* Begin Dataset content *
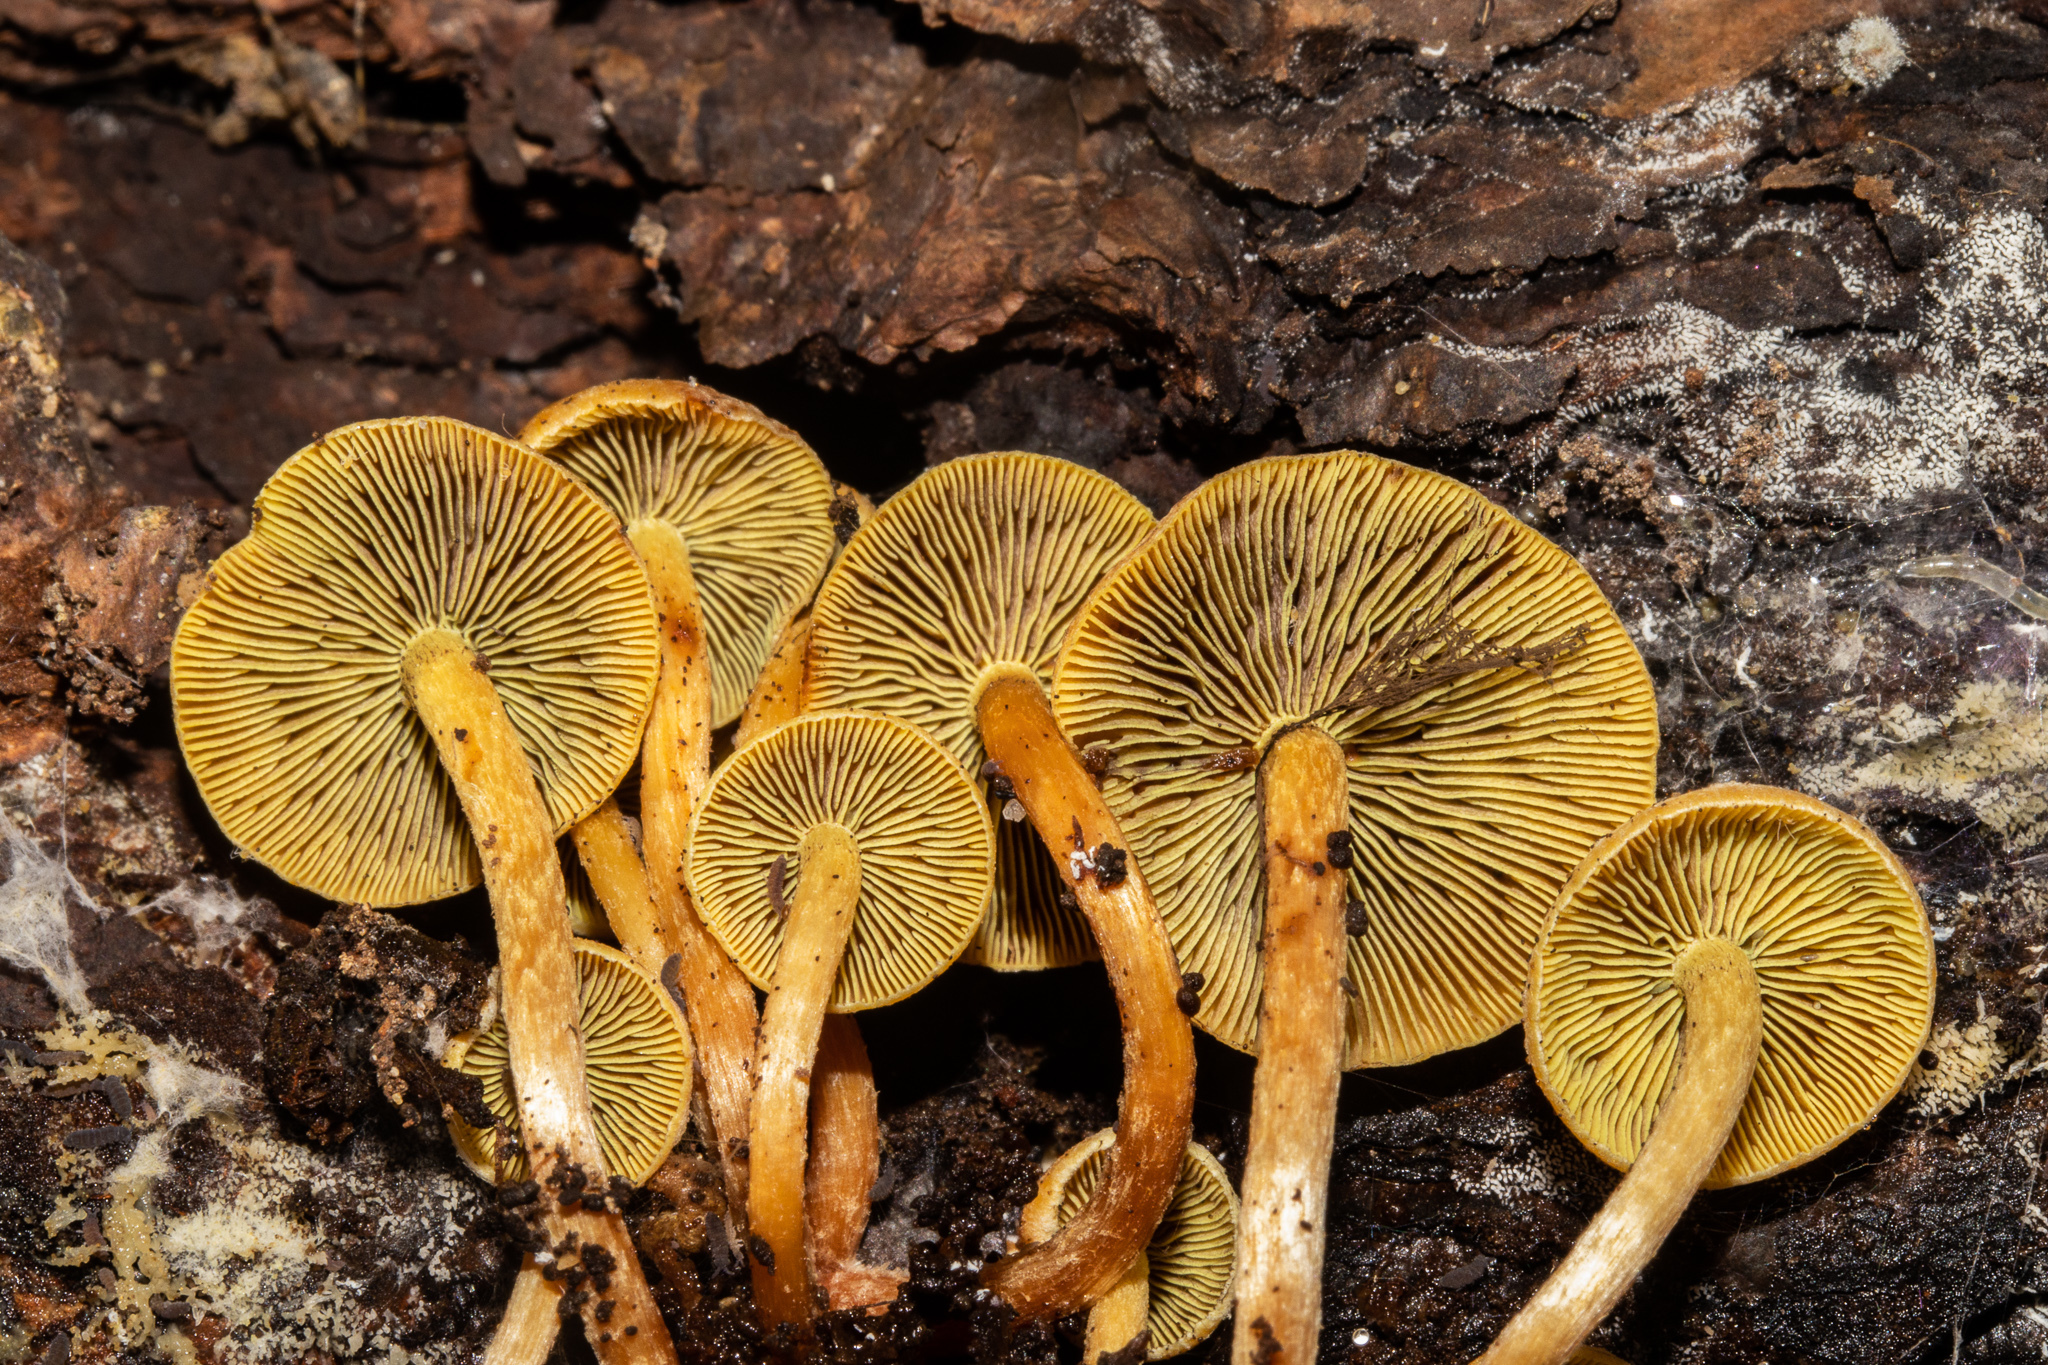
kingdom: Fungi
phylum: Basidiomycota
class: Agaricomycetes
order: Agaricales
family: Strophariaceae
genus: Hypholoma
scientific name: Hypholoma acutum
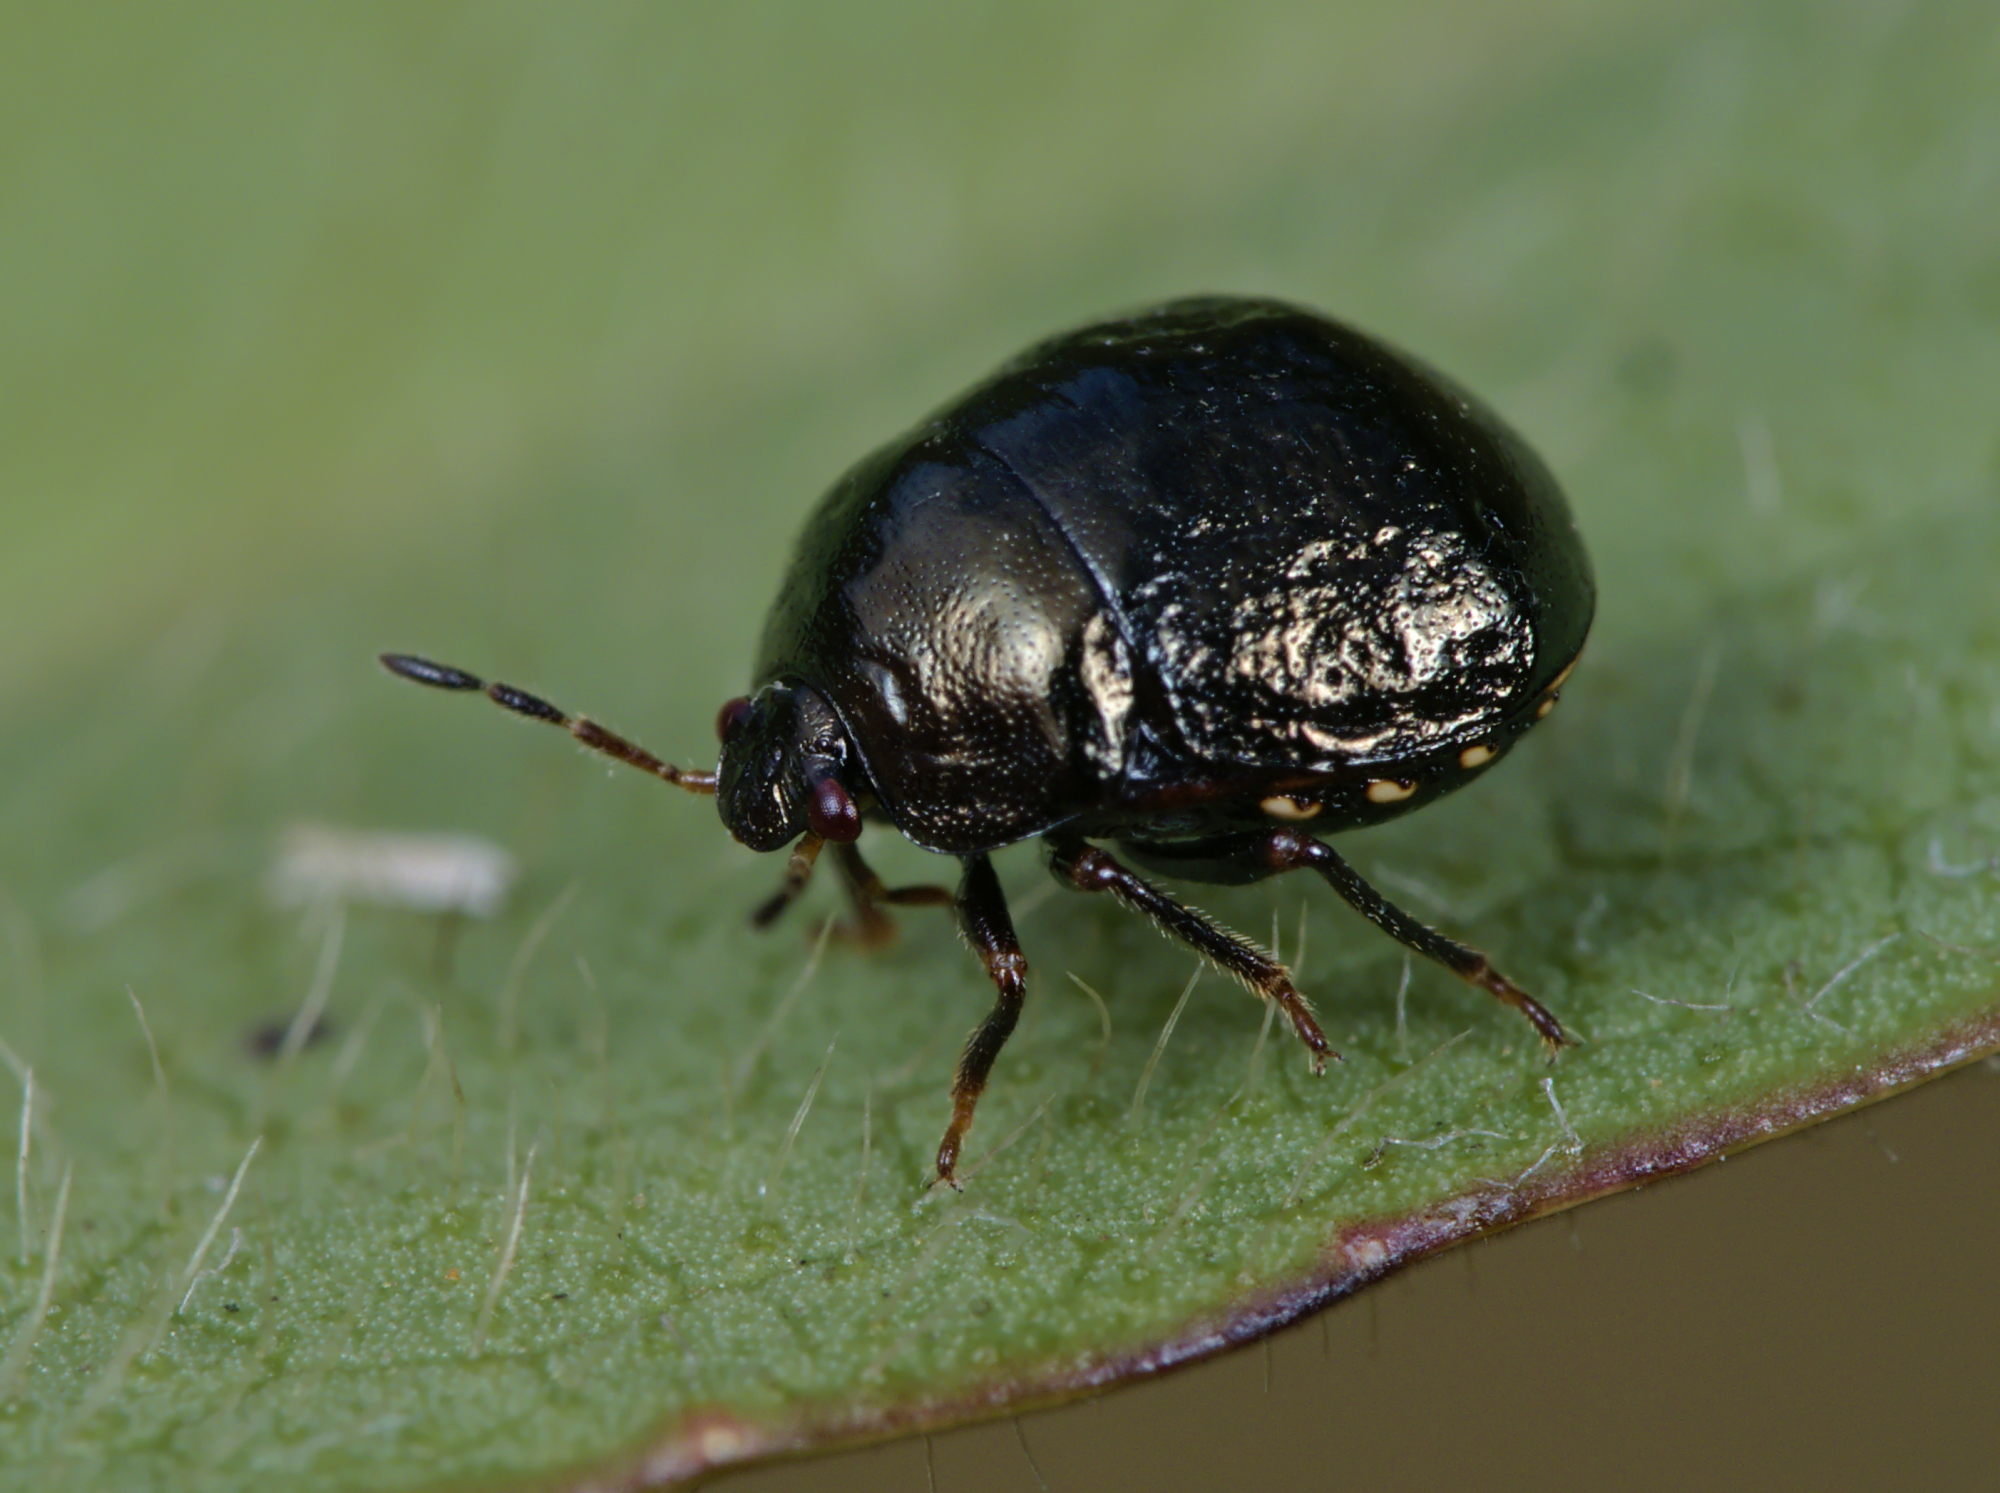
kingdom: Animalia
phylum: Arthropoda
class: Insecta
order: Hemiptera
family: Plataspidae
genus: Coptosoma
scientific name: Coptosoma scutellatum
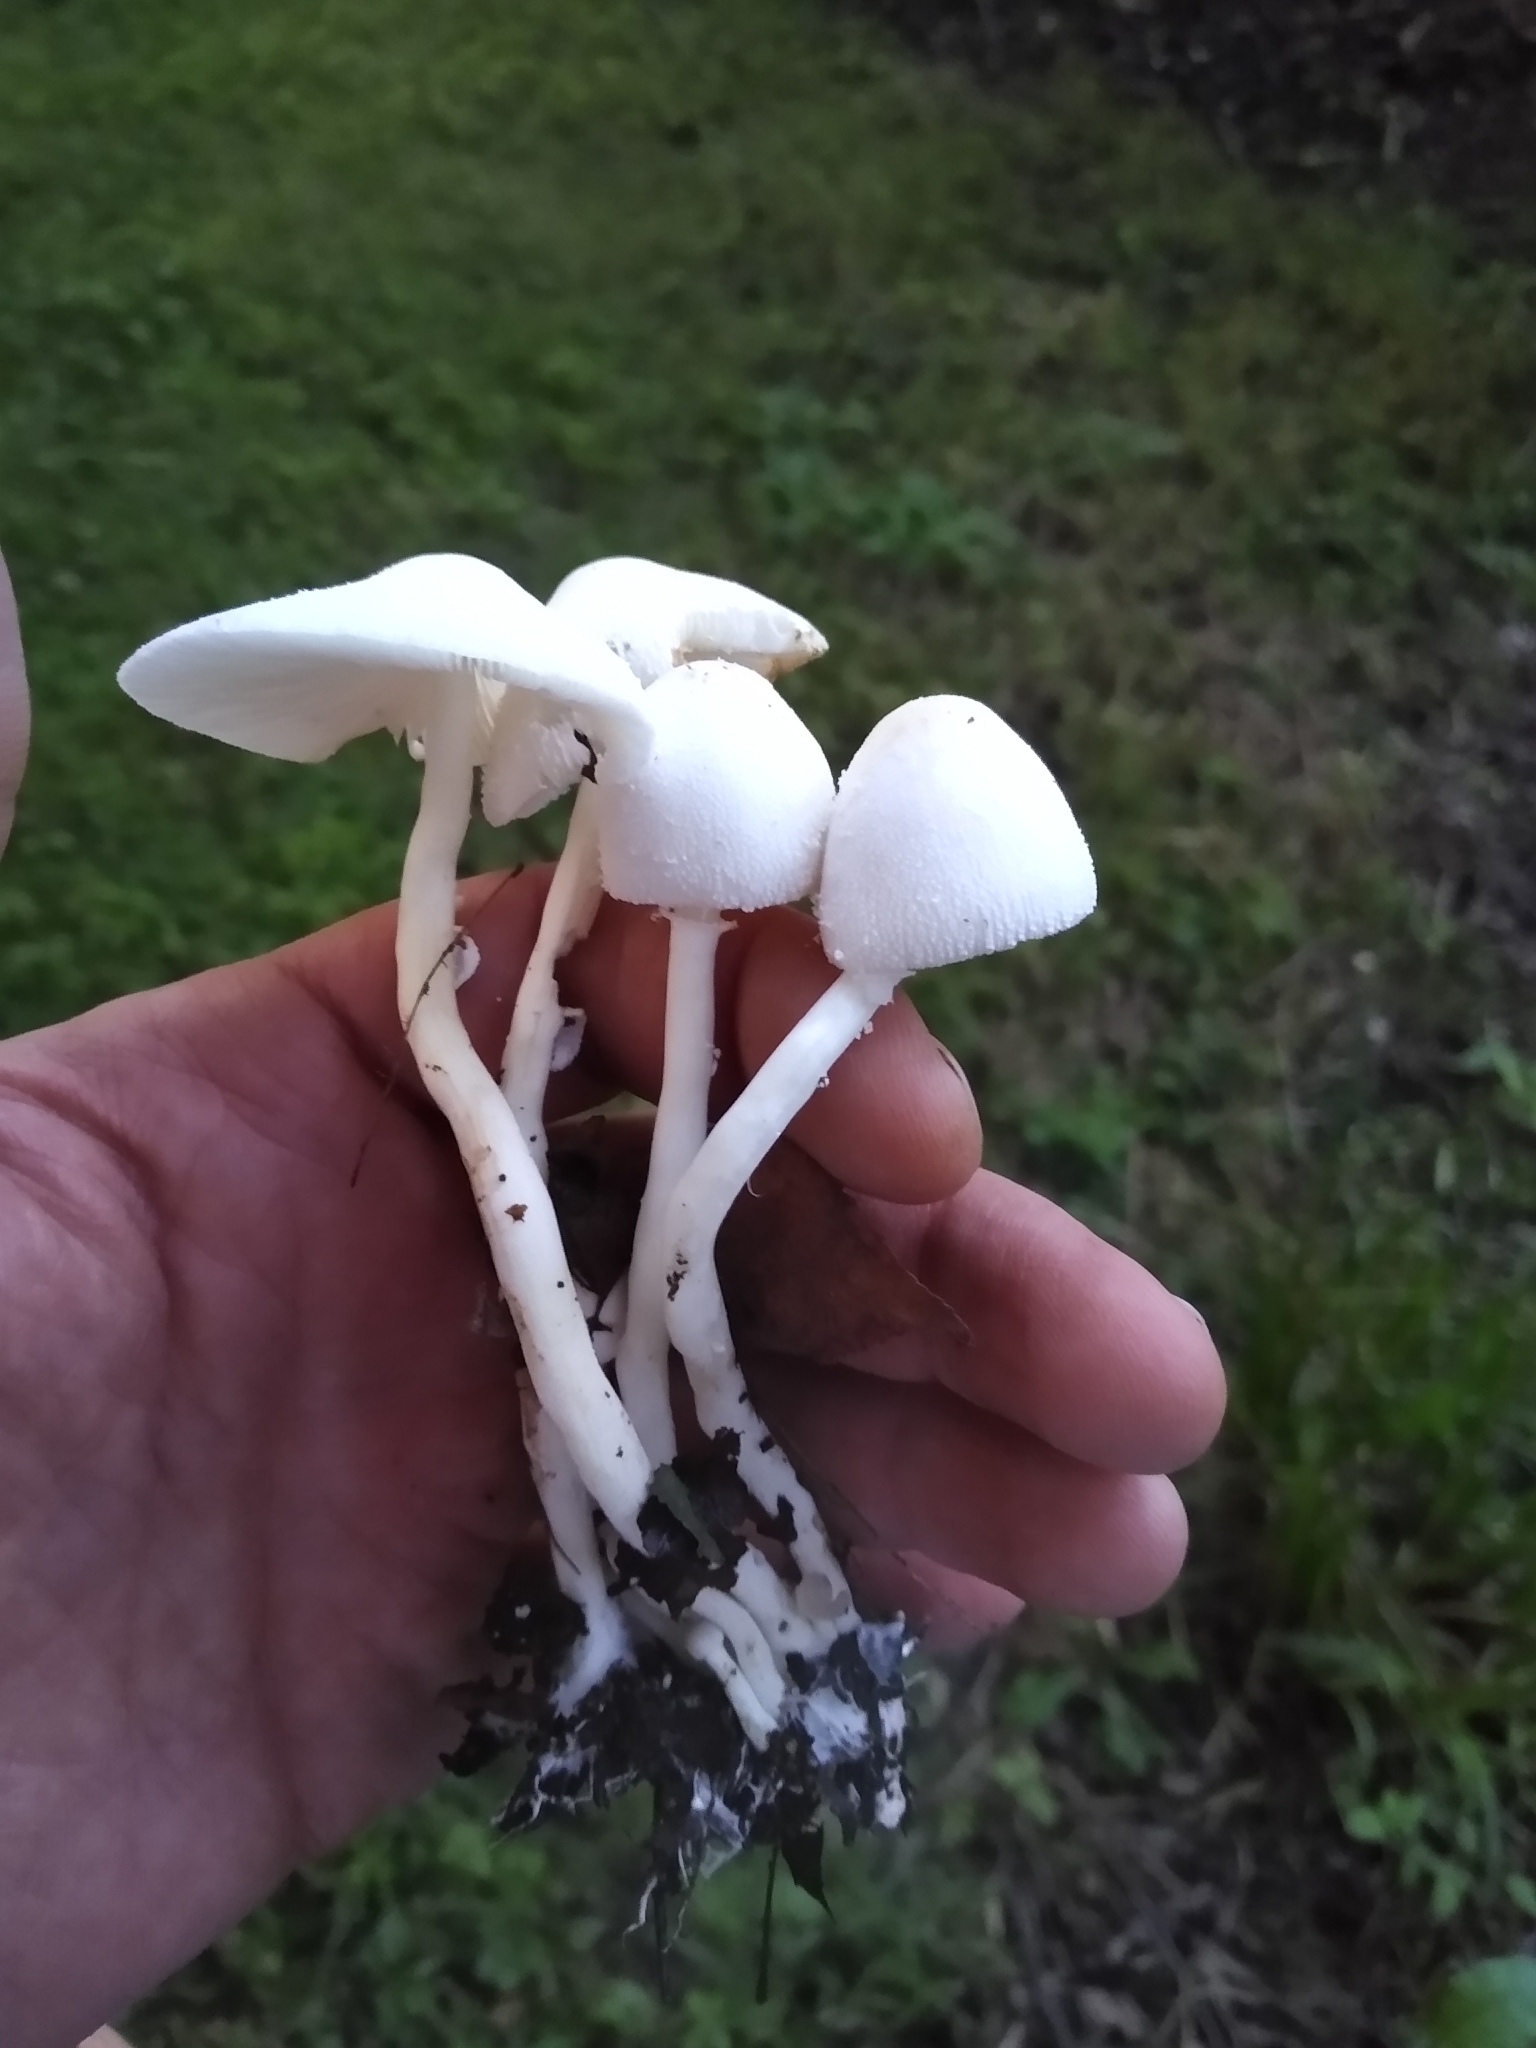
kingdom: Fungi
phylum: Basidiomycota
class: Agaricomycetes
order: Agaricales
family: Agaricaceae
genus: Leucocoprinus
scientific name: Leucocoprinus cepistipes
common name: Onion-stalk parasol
* End Dataset content *
▶ Instructions for the task
Locate every line in the listing above that contains the string "name", treating uppercase and lowercase letters as distinct. Copy each such line.

▶ Response
scientific name: Hypholoma acutum
scientific name: Coptosoma scutellatum
scientific name: Leucocoprinus cepistipes
common name: Onion-stalk parasol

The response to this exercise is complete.